Koulouris, who since his appointment in early July has been the government’s point man in the fight against inflation, also met with representatives of the AB Vassilopoulos and Veropoulos supermarket chains yesterday. After the meeting, Koulouris said that the price freeze agreed to by the retailers is having a positive effect on inflation. “It concerns about 20,000 products and about 400 suppliers,” he said. He added that of 120 goods closely monitored by authorities 35 had shown excessive price fluctuations.

Koulouris further announced that on Monday he will meet with representatives of multinational companies Colgate, Procter & Gamble, Unilever, Henkel and L’Oreal. He will ask them not to raise their wholesale prices.

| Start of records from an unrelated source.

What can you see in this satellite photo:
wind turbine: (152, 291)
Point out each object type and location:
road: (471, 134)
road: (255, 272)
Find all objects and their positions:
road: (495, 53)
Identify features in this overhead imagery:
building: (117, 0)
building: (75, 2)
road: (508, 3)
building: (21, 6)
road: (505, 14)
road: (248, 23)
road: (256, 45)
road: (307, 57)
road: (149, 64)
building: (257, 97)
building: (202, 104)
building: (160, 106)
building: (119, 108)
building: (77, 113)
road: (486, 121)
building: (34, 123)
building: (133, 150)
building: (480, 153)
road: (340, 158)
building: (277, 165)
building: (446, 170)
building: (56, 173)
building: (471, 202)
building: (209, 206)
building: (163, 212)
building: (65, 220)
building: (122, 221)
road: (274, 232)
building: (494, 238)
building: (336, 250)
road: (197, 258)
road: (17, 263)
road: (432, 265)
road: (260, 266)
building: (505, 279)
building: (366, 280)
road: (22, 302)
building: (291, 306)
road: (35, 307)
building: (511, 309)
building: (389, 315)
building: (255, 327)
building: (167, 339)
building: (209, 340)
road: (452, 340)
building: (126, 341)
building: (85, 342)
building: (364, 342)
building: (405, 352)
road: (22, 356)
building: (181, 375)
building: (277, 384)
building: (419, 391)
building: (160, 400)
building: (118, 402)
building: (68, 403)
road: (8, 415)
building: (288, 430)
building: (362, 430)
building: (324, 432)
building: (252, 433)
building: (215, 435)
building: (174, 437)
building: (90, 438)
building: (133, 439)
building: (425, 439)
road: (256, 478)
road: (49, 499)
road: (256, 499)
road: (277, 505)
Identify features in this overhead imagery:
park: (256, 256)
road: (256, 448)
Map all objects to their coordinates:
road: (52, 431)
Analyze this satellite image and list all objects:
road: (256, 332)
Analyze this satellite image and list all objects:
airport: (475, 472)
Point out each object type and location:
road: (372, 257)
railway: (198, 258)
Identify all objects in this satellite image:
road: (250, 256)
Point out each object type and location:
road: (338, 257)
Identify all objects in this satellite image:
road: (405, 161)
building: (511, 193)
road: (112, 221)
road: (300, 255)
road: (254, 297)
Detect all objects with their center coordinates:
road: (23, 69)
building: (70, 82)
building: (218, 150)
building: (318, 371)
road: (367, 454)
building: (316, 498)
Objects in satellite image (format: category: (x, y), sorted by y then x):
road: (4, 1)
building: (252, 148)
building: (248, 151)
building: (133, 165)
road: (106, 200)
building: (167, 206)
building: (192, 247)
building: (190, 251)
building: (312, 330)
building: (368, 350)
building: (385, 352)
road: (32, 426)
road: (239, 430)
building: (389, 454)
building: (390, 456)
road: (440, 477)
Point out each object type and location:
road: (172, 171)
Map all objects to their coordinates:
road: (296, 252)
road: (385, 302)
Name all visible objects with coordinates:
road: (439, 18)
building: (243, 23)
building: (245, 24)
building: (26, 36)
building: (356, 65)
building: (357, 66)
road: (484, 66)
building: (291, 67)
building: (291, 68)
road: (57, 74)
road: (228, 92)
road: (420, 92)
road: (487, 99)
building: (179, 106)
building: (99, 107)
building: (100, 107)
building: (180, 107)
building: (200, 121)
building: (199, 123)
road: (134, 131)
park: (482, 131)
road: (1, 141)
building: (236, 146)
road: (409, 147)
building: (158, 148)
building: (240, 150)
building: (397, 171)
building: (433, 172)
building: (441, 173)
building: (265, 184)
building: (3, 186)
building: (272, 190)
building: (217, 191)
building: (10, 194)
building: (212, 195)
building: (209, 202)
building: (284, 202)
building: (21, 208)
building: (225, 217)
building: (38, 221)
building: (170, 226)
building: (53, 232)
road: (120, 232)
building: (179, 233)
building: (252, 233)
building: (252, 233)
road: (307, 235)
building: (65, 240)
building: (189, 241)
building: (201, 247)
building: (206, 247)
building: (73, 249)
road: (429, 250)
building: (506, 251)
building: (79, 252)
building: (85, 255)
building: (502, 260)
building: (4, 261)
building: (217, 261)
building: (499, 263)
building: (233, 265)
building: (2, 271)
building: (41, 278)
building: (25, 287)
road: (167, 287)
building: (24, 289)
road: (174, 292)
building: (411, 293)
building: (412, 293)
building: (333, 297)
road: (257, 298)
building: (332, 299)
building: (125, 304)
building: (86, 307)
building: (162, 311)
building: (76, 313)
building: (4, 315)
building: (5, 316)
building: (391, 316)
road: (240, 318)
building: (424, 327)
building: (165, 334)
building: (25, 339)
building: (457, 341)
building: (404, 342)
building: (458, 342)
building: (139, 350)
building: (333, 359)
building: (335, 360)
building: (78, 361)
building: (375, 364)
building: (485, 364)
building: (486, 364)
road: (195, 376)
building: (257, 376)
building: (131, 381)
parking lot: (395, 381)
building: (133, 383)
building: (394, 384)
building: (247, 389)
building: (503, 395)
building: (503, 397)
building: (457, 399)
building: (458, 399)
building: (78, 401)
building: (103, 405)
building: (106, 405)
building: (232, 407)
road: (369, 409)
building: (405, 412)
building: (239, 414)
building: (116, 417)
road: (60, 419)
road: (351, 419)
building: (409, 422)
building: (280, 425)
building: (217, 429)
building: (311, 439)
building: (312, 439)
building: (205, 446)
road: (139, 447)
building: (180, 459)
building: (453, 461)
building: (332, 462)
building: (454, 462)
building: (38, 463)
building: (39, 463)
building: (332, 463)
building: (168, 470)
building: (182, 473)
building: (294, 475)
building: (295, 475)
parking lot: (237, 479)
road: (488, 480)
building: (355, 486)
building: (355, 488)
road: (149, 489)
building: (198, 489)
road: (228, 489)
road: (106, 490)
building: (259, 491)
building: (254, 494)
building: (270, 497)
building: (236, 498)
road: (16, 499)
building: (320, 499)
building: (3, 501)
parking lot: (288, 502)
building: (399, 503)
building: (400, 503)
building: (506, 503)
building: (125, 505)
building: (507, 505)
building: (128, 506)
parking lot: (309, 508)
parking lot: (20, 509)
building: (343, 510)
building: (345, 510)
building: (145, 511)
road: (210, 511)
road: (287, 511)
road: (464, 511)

Next on Koulouris’s agenda is a meeting with representatives of the dairy, olive oil and wine sectors. Concerning olive oil, however, he said that increased prices this year were the result of poor weather that hurt production in large parts of the Mediterranean. “In Italy, for example, the price has reached as high as 3.05 euros per kilo,” he said.

Despite the retailers’ complaints about suppliers, a study by research company Kantor Capital claims that, actually, the supermarket chains are gaining leverage from suppliers in an expanding number of sectors, and it is retailers who have the biggest say in how prices fluctuate.

“We will see a further strengthening of the supermarket sector, which has strong bargaining power against suppliers from several sectors (foods and beverages, clothing and footwear, electrical and electronic goods and appliances),” notes the report, which predicts that big supermarkets may also become active sellers of cars “in the near future.”

Last year, nonetheless, was not good for supermarkets because “excessive indebtedness by a number of households hurt demand, while increased competition, investments by the bigger companies and the irrational expansion of chain networks hurt financial results,” the report says.